Le comptoir sur la gauche présentait tout un tas d’outils qui pouvaient servir à un peintre montant ses toiles lui-même mais qui, dans ce contexte, s’avéraient beaucoup plus funestes, surtout que la plupart portaient des traces brunes. Du sang ?
En s’en approchant, le flic buta contre un carton posé par terre. Il baissa les yeux : il était rempli de pierres. Exactement le même genre de galets que ceux qui obstruaient la gorge de Sophie et d’Hélène. Les tremblements de Corso étaient devenus brefs et constants, comme s’il marchait au 220 volts. Il aurait voulu dire quelque chose, ou peut-être simplement respirer, mais tout ça devenait foutrement difficile.
Barbie de son côté inspectait l’établi fixé au mur et détaillait chaque instrument. Deux visiteurs dans un musée s’extasiant chacun sur des œuvres différentes, mais prisonniers d’une émotion commune.
Sans se concerter, ils se dirigèrent vers le caisson du fond. C’était une chambre aux parois d’inox équipée sur sa façade centrale d’un système de commande compliqué.
— On dirait un four…, murmura Barbie, confirmant d’emblée la pensée de Corso.
— Appelle l’IJ, ordonna-t-il d’une voix altérée. Je veux toute la cavalerie ici dans moins d’une heure.
Barbie s’exécuta. Stéphane poursuivit sa visite. Il cherchait encore le signe indiscutable de la présence de Sobieski. Après tout, rien ne disait concrètement que cette chambre de torture était celle du peintre.
À ce moment-là, il repéra, affichées tout au bout de l’établi de gauche, plusieurs reproductions maculées de peinture, des œuvres des grands maîtres de la peinture espagnole : Vélasquez, Le Greco, Zurbarán… Parmi elles, sans surprise, il reconnut les Pinturas rojas de Goya.
Le détail qui lui manquait.
Il attrapa son téléphone et appela Stock :
— On arrive dans cinq minutes. On tape avec vous.
— Y a du nouveau ?
— On a trouvé le repaire du monstre.
— Ça va ? T’es bien installé ?
Sobieski, tête nue, ne répondit pas. Assis dans le bureau de Barbie et de Ludo, il semblait avoir saisi que les choses se gâtaient vraiment pour lui. Il devait aussi avoir intégré que la proximité de Ludo ne l’aiderait pas. Au contraire .
Il était si pâle que son visage ressemblait à un moulage de plâtre, uniformément blanc et inexpressif. Corso connaissait ce masque. Ce n’était ni celui de la culpabilité, ni celui de la crainte. Sobieski portait l’expression de la terreur — celle d’une phobie réveillée : la taule se rapprochait, et pour de bon.

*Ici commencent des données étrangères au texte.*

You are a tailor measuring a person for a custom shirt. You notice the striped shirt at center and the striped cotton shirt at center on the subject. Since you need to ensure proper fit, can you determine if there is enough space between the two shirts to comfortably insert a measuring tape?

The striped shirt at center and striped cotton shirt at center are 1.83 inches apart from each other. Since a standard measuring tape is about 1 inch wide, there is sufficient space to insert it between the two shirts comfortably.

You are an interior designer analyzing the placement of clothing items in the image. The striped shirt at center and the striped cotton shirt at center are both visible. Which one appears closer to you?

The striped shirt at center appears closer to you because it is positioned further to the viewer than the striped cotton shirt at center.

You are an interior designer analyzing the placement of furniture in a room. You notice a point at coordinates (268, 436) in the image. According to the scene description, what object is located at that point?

Corso, un mince dossier à la main, prit place derrière le bureau de Barbie. La fliquette se tenait debout dans un coin de la pièce, la main sur le calibre. Stock et Ludo étaient aussi présents, silencieux, fermés, aussi compacts que des blocs de propergol. L’air était chargé d’une tension presque insoutenable. On avait fini de rire. Si tant est qu’on ait ri un jour dans cette histoire.